◆ **EXTRACT TO READ**
----------
Installing a new skill from ClawHub - run inspect.sh for full pre-install validation
Auditing existing skills - use audit.sh to scan any skill directory
Generating trust scores - use trust_score.py for 0-100 rating across 5 dimensions
Comparing skills - use trust_score.py --compare for side-by-side analysis
Tracking improvements - use trust_score.py --save-trend to monitor score over time
Reviewing updates - use diff-audit.sh to compare before/after versions
Batch scanning - use audit-all.sh or benchmark.sh for fleet-wide analysis

Quick Start


# Audit a single skill
bash audit.sh /path/to/skill

# Trust score (0-100 across 5 dimensions)
python3 trust_score.py /path/to/skill

# Compare two skills side by side
python3 trust_score.py /path/to/skill1 --compare /path/to/skill2

# Track score over time
python3 trust_score.py /path/to/skill --save-trend
python3 trust_score.py /path/to/skill --trend

# Diff audit (before/after update)
bash diff-audit.sh /path/to/old-version /path/to/new-version

# Benchmark against a corpus
bash benchmark.sh /path/to/skills-dir

# Inspect a ClawHub skill before installing
bash inspect.sh skill-slug

# Audit all installed skills
bash audit-all.sh

# Generate a markdown report
bash report.sh

# Run test suite (28 assertions)
bash test.sh

Guardrails / Anti-Patterns

DO:

✓ Always audit skills before installing from untrusted sources
✓ Review trust scores - reject skills scoring below 60 (D grade)
✓ Use diff-audit.sh when updating skills to catch regressions
✓ Use --json output for CI/CD pipeline integration
✓ Run --save-trend periodically to track skill health

DON'T:

✗ Install skills scoring below 40 (F grade) without extensive manual review
✗ Ignore CRITICAL findings - they indicate potential security threats
✗ Blindly add skills to allowlist without understanding why they access credentials
✗ Skip audit because a skill is "popular" or "official"

Security Checks (18 total)

#	Check	Severity	Description
1	credential-harvest	CRITICAL	Scripts reading API keys/tokens AND making network calls
2	exfiltration-url	CRITICAL	webhook.site, requestbin, ngrok URLs in scripts
3	obfuscated-payload	CRITICAL	Base64-encoded URLs or shell commands
4	sensitive-fs	CRITICAL	/etc/passwd, ~/.ssh, ~/.aws/credentials access
5	crypto-wallet	CRITICAL	Hardcoded ETH/BTC wallet addresses (drain attacks)
----------
Could you carry on the skill-audit guide, picking up right after the "crypto-wallet" row?

◆ **DATA SECTION**
----------
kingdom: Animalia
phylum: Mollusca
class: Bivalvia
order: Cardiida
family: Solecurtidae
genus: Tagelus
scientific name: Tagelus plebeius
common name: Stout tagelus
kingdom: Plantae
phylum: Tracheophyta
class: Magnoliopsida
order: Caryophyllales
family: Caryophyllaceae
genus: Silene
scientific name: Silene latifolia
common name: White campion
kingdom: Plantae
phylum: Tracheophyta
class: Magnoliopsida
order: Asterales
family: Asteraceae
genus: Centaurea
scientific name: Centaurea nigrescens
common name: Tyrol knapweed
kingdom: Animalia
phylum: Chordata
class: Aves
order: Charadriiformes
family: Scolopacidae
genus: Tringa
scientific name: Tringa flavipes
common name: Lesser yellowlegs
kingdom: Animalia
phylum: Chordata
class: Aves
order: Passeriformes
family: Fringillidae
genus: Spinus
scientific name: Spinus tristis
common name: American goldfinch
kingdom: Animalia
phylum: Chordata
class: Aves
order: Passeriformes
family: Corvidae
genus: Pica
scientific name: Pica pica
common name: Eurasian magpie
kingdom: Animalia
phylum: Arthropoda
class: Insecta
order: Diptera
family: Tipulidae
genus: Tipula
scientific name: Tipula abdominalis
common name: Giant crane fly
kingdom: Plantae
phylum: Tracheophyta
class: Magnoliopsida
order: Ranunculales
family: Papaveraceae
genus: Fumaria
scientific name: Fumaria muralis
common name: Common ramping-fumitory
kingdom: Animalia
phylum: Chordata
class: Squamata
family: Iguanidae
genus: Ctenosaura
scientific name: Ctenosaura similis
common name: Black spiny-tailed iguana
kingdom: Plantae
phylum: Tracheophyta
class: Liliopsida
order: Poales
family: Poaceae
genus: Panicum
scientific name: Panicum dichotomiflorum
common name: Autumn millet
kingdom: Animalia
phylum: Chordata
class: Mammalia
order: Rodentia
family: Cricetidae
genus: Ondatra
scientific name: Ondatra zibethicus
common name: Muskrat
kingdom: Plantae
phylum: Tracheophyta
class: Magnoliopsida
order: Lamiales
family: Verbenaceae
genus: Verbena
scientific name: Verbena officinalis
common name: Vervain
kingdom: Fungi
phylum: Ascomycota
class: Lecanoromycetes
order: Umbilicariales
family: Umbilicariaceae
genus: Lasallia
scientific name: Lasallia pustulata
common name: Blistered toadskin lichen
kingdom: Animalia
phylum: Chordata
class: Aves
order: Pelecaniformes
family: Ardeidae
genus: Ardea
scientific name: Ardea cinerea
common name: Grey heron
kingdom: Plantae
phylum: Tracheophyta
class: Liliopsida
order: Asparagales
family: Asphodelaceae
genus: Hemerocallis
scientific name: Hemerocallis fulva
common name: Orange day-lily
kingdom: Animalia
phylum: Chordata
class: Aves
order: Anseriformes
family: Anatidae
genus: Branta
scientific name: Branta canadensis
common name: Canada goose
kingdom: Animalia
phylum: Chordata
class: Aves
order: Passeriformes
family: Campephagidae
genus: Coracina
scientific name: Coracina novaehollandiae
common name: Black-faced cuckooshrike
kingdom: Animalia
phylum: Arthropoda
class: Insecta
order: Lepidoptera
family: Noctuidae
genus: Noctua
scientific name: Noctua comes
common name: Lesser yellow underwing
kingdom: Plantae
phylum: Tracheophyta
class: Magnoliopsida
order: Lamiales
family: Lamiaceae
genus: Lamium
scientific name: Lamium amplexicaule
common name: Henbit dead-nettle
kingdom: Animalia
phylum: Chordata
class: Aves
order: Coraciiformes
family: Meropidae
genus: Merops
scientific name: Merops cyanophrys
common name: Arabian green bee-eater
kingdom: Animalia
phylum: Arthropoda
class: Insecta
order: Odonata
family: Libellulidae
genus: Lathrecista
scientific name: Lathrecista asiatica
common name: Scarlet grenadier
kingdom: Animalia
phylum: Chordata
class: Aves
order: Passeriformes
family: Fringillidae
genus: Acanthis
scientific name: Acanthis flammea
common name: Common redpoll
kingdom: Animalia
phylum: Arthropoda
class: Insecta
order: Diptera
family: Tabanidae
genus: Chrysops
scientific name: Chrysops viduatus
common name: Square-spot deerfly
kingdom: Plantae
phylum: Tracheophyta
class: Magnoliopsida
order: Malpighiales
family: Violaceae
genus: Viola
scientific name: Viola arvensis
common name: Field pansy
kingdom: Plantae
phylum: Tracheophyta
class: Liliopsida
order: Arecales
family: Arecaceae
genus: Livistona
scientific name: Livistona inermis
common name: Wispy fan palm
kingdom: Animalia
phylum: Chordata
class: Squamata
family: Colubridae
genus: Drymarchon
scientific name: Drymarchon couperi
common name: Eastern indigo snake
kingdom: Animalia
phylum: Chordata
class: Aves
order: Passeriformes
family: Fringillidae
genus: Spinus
----------
◆ **WRITTEN RESPONSE**
6	dependency-confusion	CRITICAL	Internal/private-scoped packages in public deps
7	typosquatting	CRITICAL	Misspelled package names (lodahs, requets, etc.)
8	symlink-attack	CRITICAL	Symlinks targeting sensitive system paths
9	code-execution	WARNING	eval(), exec(), subprocess patterns
10	time-bomb	WARNING	Date/time comparisons that could trigger delayed payloads
11	telemetry-detected	WARNING	Analytics SDKs, tracking pixels, phone-home behavior
12	excessive-permissions	WARNING	>15 bins/env/config items requested
13	unusual-ports	WARNING	Network calls to non-standard ports
14	prompt-injection	CRITICAL	Agent manipulation in docs: "ignore instructions", role hijacking, hidden HTML directives
15	download-execute	CRITICAL	curl\
16	hidden-file	WARNING	Suspicious dotfiles that may hide malicious content
17	env-exfiltration	CRITICAL	Reading sensitive env vars + outbound network calls
18	privilege-escalation	CRITICAL	sudo, chmod 777/setuid, writes to system paths

Context-aware: credential mentions in documentation are INFO, not CRITICAL.

Trust Score (5 Dimensions)

Dimension	Max	What's Measured
Security	35	Audit findings (criticals = -18, warnings = -4)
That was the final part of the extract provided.